╭─ SUPPLIED MATERIAL
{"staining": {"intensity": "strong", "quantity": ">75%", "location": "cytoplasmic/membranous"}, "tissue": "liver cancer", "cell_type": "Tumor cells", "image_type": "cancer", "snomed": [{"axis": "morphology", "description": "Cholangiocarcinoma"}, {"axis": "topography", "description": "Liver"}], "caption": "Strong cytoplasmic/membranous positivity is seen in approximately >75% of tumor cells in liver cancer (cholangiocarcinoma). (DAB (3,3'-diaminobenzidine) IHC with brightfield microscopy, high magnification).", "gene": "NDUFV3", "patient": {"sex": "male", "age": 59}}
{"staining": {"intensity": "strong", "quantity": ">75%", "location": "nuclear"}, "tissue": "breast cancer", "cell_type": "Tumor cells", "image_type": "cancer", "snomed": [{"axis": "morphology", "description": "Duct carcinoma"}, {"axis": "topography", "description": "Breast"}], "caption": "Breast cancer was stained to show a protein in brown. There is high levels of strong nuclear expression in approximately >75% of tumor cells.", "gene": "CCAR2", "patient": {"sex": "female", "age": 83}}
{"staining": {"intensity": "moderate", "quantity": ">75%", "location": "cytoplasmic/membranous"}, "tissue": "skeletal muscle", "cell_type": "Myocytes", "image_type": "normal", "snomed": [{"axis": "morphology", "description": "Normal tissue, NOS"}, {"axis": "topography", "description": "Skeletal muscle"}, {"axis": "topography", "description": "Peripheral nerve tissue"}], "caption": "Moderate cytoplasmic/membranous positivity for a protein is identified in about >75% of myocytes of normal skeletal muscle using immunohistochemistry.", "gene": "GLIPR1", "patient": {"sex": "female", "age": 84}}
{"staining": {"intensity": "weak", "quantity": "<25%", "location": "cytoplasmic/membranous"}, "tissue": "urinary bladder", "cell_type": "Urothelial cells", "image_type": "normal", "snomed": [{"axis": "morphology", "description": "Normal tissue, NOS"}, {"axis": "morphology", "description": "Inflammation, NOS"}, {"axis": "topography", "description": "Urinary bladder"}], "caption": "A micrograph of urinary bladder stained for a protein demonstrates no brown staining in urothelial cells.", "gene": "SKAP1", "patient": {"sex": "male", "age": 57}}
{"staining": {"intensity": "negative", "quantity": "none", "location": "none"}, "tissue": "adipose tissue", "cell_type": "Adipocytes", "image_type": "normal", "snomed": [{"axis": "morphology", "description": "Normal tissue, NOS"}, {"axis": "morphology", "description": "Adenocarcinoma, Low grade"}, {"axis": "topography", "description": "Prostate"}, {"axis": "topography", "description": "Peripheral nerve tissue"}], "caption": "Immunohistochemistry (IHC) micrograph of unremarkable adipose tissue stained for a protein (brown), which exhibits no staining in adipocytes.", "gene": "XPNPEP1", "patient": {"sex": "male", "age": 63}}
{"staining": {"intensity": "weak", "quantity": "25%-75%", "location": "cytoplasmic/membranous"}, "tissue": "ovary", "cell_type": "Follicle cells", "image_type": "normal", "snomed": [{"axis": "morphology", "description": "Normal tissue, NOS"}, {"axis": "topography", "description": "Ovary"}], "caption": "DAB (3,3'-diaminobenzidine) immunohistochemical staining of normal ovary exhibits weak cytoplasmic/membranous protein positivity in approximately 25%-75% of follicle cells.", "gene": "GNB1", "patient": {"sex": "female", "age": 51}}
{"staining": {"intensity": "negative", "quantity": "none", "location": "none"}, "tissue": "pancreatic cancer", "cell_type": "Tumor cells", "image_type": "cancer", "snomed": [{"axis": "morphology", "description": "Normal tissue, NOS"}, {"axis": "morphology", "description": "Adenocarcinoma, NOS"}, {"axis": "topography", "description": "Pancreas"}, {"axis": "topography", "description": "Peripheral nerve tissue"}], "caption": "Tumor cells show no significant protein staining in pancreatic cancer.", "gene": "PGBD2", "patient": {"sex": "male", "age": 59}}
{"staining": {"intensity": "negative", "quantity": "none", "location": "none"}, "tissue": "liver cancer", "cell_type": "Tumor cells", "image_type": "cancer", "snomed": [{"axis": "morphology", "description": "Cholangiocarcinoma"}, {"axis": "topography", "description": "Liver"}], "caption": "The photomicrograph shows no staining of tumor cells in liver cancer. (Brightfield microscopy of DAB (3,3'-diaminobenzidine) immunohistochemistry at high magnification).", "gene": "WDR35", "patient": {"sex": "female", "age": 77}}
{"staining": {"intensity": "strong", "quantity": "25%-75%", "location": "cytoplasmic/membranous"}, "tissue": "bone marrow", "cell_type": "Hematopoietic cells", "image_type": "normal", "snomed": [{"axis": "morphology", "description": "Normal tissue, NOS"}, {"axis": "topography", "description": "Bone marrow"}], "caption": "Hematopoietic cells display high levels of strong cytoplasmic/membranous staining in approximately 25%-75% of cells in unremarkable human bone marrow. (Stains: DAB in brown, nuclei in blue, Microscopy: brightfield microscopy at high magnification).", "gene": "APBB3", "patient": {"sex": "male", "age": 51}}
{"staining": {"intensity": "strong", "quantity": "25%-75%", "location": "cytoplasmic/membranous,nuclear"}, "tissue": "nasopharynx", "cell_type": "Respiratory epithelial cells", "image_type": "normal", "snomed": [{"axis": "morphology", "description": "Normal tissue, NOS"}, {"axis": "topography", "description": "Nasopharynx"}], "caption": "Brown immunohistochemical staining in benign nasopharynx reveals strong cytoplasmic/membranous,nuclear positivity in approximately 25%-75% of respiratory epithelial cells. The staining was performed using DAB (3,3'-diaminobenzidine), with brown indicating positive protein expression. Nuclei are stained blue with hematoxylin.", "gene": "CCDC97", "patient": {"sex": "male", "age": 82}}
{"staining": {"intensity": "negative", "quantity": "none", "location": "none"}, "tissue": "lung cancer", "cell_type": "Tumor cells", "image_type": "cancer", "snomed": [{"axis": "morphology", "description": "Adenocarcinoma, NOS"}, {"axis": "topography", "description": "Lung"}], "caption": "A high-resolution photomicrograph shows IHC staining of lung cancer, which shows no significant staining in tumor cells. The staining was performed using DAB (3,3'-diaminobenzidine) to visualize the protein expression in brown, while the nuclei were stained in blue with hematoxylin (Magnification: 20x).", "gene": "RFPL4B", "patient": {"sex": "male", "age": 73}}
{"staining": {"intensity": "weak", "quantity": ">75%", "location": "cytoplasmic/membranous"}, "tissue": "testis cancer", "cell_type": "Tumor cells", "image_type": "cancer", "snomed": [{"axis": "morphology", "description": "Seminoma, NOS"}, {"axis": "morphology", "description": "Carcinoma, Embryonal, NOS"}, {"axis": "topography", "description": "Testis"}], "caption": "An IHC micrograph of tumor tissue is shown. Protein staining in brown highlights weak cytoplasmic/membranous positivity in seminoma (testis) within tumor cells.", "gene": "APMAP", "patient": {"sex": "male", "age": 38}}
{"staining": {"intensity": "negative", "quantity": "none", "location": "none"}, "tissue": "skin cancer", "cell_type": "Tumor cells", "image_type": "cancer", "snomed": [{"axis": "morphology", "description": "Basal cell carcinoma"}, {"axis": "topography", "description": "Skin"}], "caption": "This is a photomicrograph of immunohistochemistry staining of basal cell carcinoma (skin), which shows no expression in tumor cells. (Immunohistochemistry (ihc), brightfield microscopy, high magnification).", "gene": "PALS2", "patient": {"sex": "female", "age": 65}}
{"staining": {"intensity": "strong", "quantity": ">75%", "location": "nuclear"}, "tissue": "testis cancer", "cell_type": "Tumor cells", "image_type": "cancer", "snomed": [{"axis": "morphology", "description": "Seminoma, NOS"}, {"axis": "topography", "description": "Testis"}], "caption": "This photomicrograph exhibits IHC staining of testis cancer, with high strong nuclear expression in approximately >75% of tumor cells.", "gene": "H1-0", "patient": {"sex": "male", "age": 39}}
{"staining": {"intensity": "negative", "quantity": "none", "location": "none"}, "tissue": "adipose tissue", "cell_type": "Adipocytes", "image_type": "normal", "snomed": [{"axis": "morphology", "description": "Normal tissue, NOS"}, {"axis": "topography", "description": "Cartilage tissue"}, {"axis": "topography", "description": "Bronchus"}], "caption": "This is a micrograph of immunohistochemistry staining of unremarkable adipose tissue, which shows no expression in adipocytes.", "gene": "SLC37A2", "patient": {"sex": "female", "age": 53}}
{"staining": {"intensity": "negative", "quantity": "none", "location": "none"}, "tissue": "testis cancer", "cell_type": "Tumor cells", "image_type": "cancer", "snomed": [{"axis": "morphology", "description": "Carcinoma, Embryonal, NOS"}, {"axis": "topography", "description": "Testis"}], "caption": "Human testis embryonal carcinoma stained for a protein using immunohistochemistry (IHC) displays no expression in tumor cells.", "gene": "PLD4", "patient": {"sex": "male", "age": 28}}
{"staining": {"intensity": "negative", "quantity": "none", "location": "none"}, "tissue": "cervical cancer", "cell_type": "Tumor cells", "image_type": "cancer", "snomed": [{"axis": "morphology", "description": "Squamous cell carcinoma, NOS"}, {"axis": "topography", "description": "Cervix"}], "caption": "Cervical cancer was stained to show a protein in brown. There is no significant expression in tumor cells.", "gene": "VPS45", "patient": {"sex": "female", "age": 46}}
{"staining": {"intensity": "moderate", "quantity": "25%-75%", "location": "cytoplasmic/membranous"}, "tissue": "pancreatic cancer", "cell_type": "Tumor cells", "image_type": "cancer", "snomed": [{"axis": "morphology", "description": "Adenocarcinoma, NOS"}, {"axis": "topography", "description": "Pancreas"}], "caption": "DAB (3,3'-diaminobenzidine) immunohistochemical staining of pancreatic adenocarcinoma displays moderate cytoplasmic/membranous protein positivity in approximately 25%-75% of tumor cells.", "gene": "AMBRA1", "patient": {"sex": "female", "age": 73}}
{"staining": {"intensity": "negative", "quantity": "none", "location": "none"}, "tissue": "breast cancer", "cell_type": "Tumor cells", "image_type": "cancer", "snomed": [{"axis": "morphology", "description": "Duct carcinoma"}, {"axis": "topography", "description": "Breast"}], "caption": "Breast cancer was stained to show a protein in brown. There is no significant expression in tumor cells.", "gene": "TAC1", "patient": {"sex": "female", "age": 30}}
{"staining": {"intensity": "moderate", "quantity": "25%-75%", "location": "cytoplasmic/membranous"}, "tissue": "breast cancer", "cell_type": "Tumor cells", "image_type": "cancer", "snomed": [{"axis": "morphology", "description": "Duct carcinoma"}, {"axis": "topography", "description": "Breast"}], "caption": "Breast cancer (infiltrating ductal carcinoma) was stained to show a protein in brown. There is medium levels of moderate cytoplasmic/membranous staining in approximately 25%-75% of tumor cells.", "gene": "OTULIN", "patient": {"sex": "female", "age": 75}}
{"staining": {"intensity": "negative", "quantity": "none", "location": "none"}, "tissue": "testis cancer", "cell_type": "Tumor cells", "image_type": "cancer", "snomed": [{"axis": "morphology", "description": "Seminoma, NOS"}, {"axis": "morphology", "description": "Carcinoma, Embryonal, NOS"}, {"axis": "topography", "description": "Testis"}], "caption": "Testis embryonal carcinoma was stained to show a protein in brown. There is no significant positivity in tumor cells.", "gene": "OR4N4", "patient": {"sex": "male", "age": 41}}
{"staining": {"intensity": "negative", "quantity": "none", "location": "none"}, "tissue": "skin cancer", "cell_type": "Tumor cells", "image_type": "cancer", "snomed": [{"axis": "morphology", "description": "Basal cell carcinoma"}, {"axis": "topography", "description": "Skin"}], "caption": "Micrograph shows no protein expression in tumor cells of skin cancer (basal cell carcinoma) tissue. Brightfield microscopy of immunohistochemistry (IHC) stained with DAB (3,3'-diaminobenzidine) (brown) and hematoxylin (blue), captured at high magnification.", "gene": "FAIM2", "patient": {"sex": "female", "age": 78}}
╰─
◆ PROBLEM TO SOLVE ◆
Work through the data line by line and state how many lines have the string "performed"; add nothing else.

◆ ANSWER SPACE ◆
2